XML2-Package: How to treat empty Nodes?


I am trying to extract some data from an html site. I got 500 nodes which should conatain a date, a title and a summary. By using

url <- "https://www.bild.de/suche.bild.html?type=article&query=Migration&resultsPerPage=1000"
html_raw <- xml2::read_html(url)
main_node <- xml_find_all(html_raw, "//section[@class='query']/ol") %>%
  xml_children()

xml_find_all(main_node, ".//time") #time
xml_find_all(main_node, ".//span[@class='headline']") #title
xml_find_all(main_node, ".//p[@class='entry-content']") #summary

it returns three vectors with dates, titles and summaries, which than can be knitted together. At least in theory. Unfortunately my Code finds 500 dates, 500 titles but only 499 summaries. The reason for this is, that one of the nodes is just missing.

This leaves me with the problem, that I cannot bind this into an data frame because of the difference in length. The summaries wouldn't match the exact dates and titles.

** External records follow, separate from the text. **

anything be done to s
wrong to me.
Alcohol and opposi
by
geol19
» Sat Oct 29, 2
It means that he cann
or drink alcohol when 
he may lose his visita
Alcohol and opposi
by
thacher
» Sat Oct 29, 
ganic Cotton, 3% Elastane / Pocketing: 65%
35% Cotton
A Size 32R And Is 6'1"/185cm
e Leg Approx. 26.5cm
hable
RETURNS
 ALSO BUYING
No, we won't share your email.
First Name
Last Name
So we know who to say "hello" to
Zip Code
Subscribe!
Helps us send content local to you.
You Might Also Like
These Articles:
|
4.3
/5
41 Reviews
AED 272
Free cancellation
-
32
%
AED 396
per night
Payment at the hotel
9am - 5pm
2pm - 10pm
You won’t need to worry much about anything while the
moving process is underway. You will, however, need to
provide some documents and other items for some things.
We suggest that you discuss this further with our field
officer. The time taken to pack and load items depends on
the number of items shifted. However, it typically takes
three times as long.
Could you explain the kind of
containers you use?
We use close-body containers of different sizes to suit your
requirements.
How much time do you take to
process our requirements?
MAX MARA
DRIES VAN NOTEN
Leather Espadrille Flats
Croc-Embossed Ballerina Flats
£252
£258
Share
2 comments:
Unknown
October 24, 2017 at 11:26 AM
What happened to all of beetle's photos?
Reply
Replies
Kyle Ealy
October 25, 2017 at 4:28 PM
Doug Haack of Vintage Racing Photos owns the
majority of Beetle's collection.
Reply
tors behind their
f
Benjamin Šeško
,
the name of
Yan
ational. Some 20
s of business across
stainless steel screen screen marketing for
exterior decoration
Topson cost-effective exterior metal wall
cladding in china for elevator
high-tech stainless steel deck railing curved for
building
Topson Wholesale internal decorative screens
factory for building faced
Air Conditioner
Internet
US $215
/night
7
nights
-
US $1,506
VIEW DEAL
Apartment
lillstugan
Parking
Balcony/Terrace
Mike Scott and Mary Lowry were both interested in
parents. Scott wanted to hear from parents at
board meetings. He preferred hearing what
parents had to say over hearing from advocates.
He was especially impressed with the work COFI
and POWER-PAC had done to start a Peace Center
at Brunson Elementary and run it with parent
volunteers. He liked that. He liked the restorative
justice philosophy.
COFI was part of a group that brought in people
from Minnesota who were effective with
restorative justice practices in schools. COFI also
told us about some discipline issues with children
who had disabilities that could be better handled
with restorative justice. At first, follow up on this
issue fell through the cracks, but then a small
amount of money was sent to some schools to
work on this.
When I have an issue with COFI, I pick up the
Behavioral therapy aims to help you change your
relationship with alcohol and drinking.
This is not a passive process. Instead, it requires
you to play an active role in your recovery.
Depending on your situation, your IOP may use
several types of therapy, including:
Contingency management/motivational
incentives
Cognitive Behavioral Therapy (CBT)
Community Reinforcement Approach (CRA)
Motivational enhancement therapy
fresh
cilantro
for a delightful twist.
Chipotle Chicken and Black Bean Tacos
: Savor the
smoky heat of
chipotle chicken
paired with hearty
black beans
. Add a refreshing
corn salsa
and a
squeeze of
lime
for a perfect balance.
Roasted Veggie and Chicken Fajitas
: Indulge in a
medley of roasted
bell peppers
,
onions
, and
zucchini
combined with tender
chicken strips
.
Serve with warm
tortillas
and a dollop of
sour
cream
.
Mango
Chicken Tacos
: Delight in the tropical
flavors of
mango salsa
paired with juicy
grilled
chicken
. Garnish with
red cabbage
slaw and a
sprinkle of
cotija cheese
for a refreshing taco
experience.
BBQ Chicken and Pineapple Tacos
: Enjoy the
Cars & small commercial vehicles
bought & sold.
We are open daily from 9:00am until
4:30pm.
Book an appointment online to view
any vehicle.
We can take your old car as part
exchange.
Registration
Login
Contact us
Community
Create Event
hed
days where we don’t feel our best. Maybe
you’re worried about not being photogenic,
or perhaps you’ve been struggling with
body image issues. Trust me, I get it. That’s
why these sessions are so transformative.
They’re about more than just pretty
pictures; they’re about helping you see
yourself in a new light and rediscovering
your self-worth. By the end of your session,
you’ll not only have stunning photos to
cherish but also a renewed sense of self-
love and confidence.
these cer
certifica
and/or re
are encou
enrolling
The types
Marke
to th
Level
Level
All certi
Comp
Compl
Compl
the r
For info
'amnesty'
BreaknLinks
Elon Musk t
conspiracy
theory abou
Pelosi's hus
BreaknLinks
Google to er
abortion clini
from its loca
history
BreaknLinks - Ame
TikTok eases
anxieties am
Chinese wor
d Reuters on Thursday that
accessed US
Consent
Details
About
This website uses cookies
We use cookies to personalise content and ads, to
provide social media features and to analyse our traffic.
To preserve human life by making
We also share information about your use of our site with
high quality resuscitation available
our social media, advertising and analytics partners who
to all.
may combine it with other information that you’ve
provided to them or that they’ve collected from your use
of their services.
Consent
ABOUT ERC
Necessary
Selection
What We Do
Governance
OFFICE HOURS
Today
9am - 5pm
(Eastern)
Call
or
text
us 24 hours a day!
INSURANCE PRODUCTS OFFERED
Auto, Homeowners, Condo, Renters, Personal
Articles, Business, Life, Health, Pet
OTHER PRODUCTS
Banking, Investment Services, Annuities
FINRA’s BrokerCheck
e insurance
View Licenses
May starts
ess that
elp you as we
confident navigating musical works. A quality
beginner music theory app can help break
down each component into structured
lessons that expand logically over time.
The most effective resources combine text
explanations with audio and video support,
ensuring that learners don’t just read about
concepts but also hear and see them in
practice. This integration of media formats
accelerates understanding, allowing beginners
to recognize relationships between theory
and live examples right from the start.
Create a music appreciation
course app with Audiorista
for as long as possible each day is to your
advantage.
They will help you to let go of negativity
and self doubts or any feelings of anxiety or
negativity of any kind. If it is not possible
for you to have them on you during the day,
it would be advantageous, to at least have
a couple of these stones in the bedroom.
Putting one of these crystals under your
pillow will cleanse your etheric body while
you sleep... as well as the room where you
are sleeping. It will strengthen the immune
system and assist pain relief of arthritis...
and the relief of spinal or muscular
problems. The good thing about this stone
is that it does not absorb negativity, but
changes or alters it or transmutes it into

An easy solution would be, to loop through the nodes and replace the empty node with a placeholder like an "NA".

dates <- c()
titles <- c()
summaries <- c()

for(i in 1:length(main_node)){
  date_temp <- xml_find_all(main_node[i], ".//time") %>%
    xml_text(trim = TRUE) %>%
    as.Date(format = "%d.%m.%Y")
  title_temp <- xml_find_all(main_node[i], ".//span[@class='headline']") %>%
    xml_text(trim = TRUE)
  summary_temp <- xml_find_all(main_node[i], ".//p[@class='entry-content']") %>%
    xml_text(trim = TRUE)

  if(length(summary_temp) == 0) summary_temp <- "NA"

  dates <- c(dates, date_temp)
  titles <- c(titles, title_temp)
  summaries <- c(summaries, summary_temp)
}

But this makes a simple three line code unnecessary long. So my question I guess is: Is there a more sophisticated approach than a loop?


Solution

  • You could use the purrr library to help and avoid the explicit loop

    library(purrr)
    dates <- main_node %>% map_chr(. %>% xml_find_first(".//time") %>% xml_text())
    titles <- main_node %>% map_chr(. %>% xml_find_first(".//span[@class='headline']") %>% xml_text())
    summaries <- main_node %>% map_chr(. %>% xml_find_first(".//p[@class='entry-content']") %>% xml_text())
    

    This uses the fact that xml_find_first will return NA if an elements is not found as pointed out by @Dave2e.

    But also in general growing a list by appending each iteration in a loop is very inefficient in R. It's better to pre-allocate the vector (since it will be of a known length) and then assign values each iteration to the proper slot (out[i] <- val). There's not really anything wrong with loops themselves in R; it's really just memory reallocation that can slow things down.